Task brief: Your task is to transcribe all of the data below exactly, omitting the images.

══ Extracted material

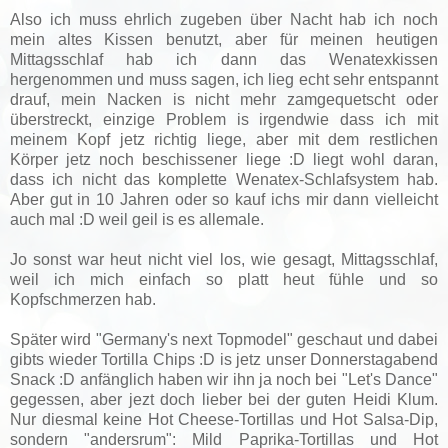
Also ich muss ehrlich zugeben über Nacht hab ich noch
mein altes Kissen benutzt, aber für meinen heutigen
Mittagsschlaf hab ich dann das Wenatexkissen
hergenommen und muss sagen, ich lieg echt sehr entspannt
drauf, mein Nacken is nicht mehr zamgequetscht oder
überstreckt, einzige Problem is irgendwie dass ich mit
meinem Kopf jetz richtig liege, aber mit dem restlichen
Körper jetz noch beschissener liege :D liegt wohl daran,
dass ich nicht das komplette Wenatex-Schlafsystem hab.
Aber gut in 10 Jahren oder so kauf ichs mir dann vielleicht
auch mal :D weil geil is es allemale.
Jo sonst war heut nicht viel los, wie gesagt, Mittagsschlaf,
weil ich mich einfach so platt heut fühle und so
Kopfschmerzen hab.
Später wird "Germany's next Topmodel" geschaut und dabei
gibts wieder Tortilla Chips :D is jetz unser Donnerstagabend
Snack :D anfänglich haben wir ihn ja noch bei "Let's Dance"
gegessen, aber jezt doch lieber bei der guten Heidi Klum.
Nur diesmal keine Hot Cheese-Tortillas und Hot Salsa-Dip,
sondern "andersrum": Mild Paprika-Tortillas und Hot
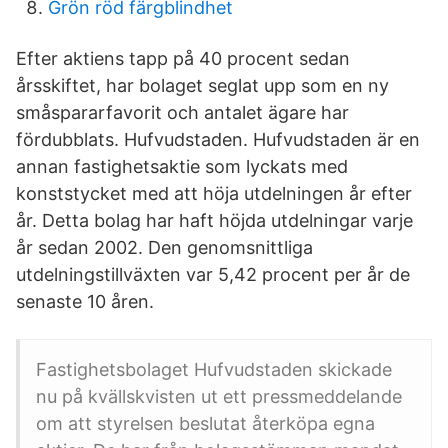
Grön röd färgblindhet
Efter aktiens tapp på 40 procent sedan
årsskiftet, har bolaget seglat upp som en ny
småspararfavorit och antalet ägare har
fördubblats. Hufvudstaden. Hufvudstaden är en
annan fastighetsaktie som lyckats med
konststycket med att höja utdelningen år efter
år. Detta bolag har haft höjda utdelningar varje
år sedan 2002. Den genomsnittliga
utdelningstillväxten var 5,42 procent per år de
senaste 10 åren.
Fastighetsbolaget Hufvudstaden skickade
nu på kvällskvisten ut ett pressmeddelande
om att styrelsen beslutat återköpa egna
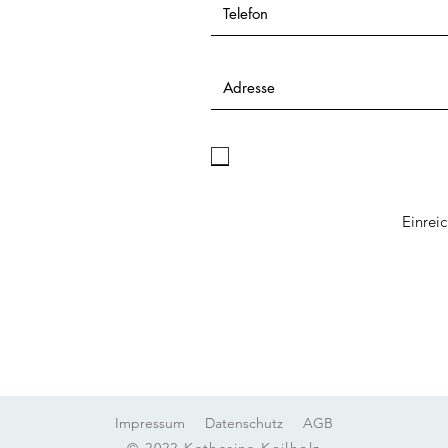
Ich habe die Datenschutzerklä
Kenntnis genommen.
Einrei
Impressum
Datenschutz
AGB
© 2022
Katharina Keilholz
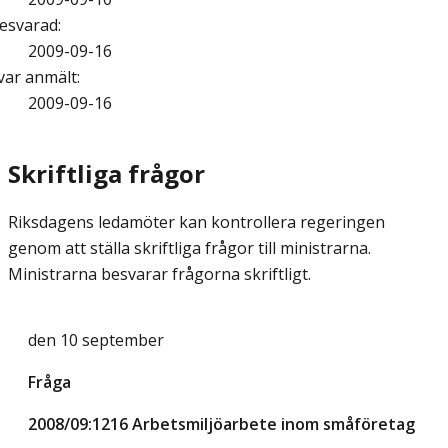
esvarad
:
2009-09-16
var anmält
:
2009-09-16
Skriftliga frågor
Riksdagens ledamöter kan kontrollera regeringen
genom att ställa skriftliga frågor till ministrarna.
Ministrarna besvarar frågorna skriftligt.
den 10 september
Fråga
2008/09:1216 Arbetsmiljöarbete inom småföretag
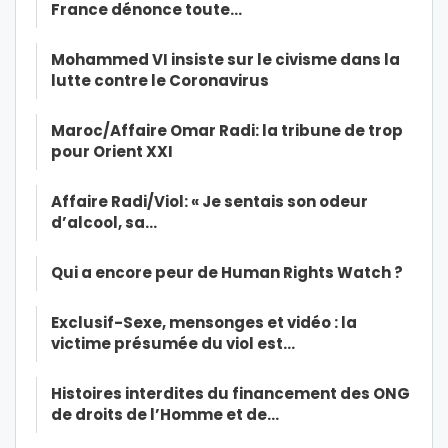
France dénonce toute…
Mohammed VI insiste sur le civisme dans la
lutte contre le Coronavirus
Maroc/Affaire Omar Radi: la tribune de trop
pour Orient XXI
Affaire Radi/Viol: « Je sentais son odeur
d’alcool, sa…
Qui a encore peur de Human Rights Watch ?
Exclusif-Sexe, mensonges et vidéo : la
victime présumée du viol est…
Histoires interdites du financement des ONG
de droits de l’Homme et de…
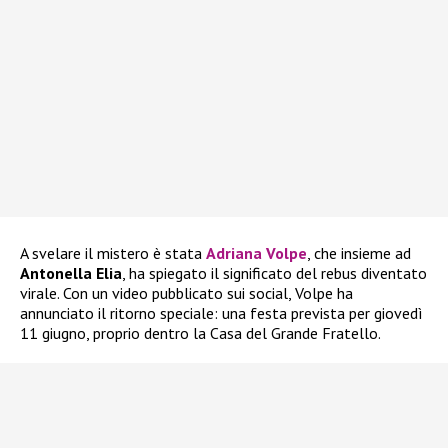
A svelare il mistero è stata
Adriana Volpe
, che insieme ad
Antonella Elia
, ha spiegato il significato del rebus diventato
virale. Con un video pubblicato sui social, Volpe ha
annunciato il ritorno speciale: una festa prevista per giovedì
11 giugno, proprio dentro la Casa del Grande Fratello.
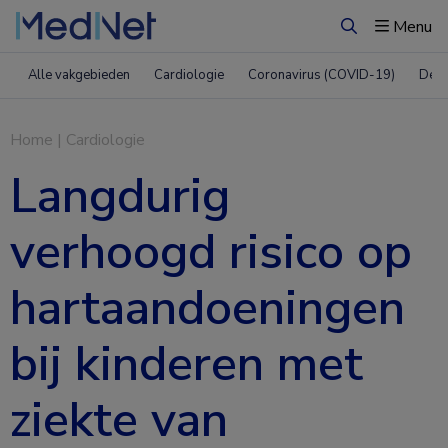
Menu
Zoeken
Alle vakgebieden
Cardiologie
Coronavirus (COVID-19)
Derm
Home
|
Cardiologie
Langdurig
verhoogd risico op
hartaandoeningen
bij kinderen met
ziekte van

════

Output for this exercise:
Also ich muss ehrlich zugeben über Nacht hab ich noch
mein altes Kissen benutzt, aber für meinen heutigen
Mittagsschlaf hab ich dann das Wenatexkissen
hergenommen und muss sagen, ich lieg echt sehr entspannt
drauf, mein Nacken is nicht mehr zamgequetscht oder
überstreckt, einzige Problem is irgendwie dass ich mit
meinem Kopf jetz richtig liege, aber mit dem restlichen
Körper jetz noch beschissener liege :D liegt wohl daran,
dass ich nicht das komplette Wenatex-Schlafsystem hab.
Aber gut in 10 Jahren oder so kauf ichs mir dann vielleicht
auch mal :D weil geil is es allemale.
Jo sonst war heut nicht viel los, wie gesagt, Mittagsschlaf,
weil ich mich einfach so platt heut fühle und so
Kopfschmerzen hab.
Später wird "Germany's next Topmodel" geschaut und dabei
gibts wieder Tortilla Chips :D is jetz unser Donnerstagabend
Snack :D anfänglich haben wir ihn ja noch bei "Let's Dance"
gegessen, aber jezt doch lieber bei der guten Heidi Klum.
Nur diesmal keine Hot Cheese-Tortillas und Hot Salsa-Dip,
sondern "andersrum": Mild Paprika-Tortillas und Hot
Grön röd färgblindhet
Efter aktiens tapp på 40 procent sedan
årsskiftet, har bolaget seglat upp som en ny
småspararfavorit och antalet ägare har
fördubblats. Hufvudstaden. Hufvudstaden är en
annan fastighetsaktie som lyckats med
konststycket med att höja utdelningen år efter
år. Detta bolag har haft höjda utdelningar varje
år sedan 2002. Den genomsnittliga
utdelningstillväxten var 5,42 procent per år de
senaste 10 åren.
Fastighetsbolaget Hufvudstaden skickade
nu på kvällskvisten ut ett pressmeddelande
om att styrelsen beslutat återköpa egna
Ich habe die Datenschutzerklä
Kenntnis genommen.
Einrei
Impressum
Datenschutz
AGB
© 2022
Katharina Keilholz
esvarad
:
2009-09-16
var anmält
:
2009-09-16
Skriftliga frågor
Riksdagens ledamöter kan kontrollera regeringen
genom att ställa skriftliga frågor till ministrarna.
Ministrarna besvarar frågorna skriftligt.
den 10 september
Fråga
2008/09:1216 Arbetsmiljöarbete inom småföretag
France dénonce toute…
Mohammed VI insiste sur le civisme dans la
lutte contre le Coronavirus
Maroc/Affaire Omar Radi: la tribune de trop
pour Orient XXI
Affaire Radi/Viol: « Je sentais son odeur
d’alcool, sa…
Qui a encore peur de Human Rights Watch ?
Exclusif-Sexe, mensonges et vidéo : la
victime présumée du viol est…
Histoires interdites du financement des ONG
de droits de l’Homme et de…
A svelare il mistero è stata
Adriana Volpe
, che insieme ad
Antonella Elia
, ha spiegato il significato del rebus diventato
virale. Con un video pubblicato sui social, Volpe ha
annunciato il ritorno speciale: una festa prevista per giovedì
11 giugno, proprio dentro la Casa del Grande Fratello.
Menu
Zoeken
Alle vakgebieden
Cardiologie
Coronavirus (COVID-19)
Derm
Home
|
Cardiologie
Langdurig
verhoogd risico op
hartaandoeningen
bij kinderen met
ziekte van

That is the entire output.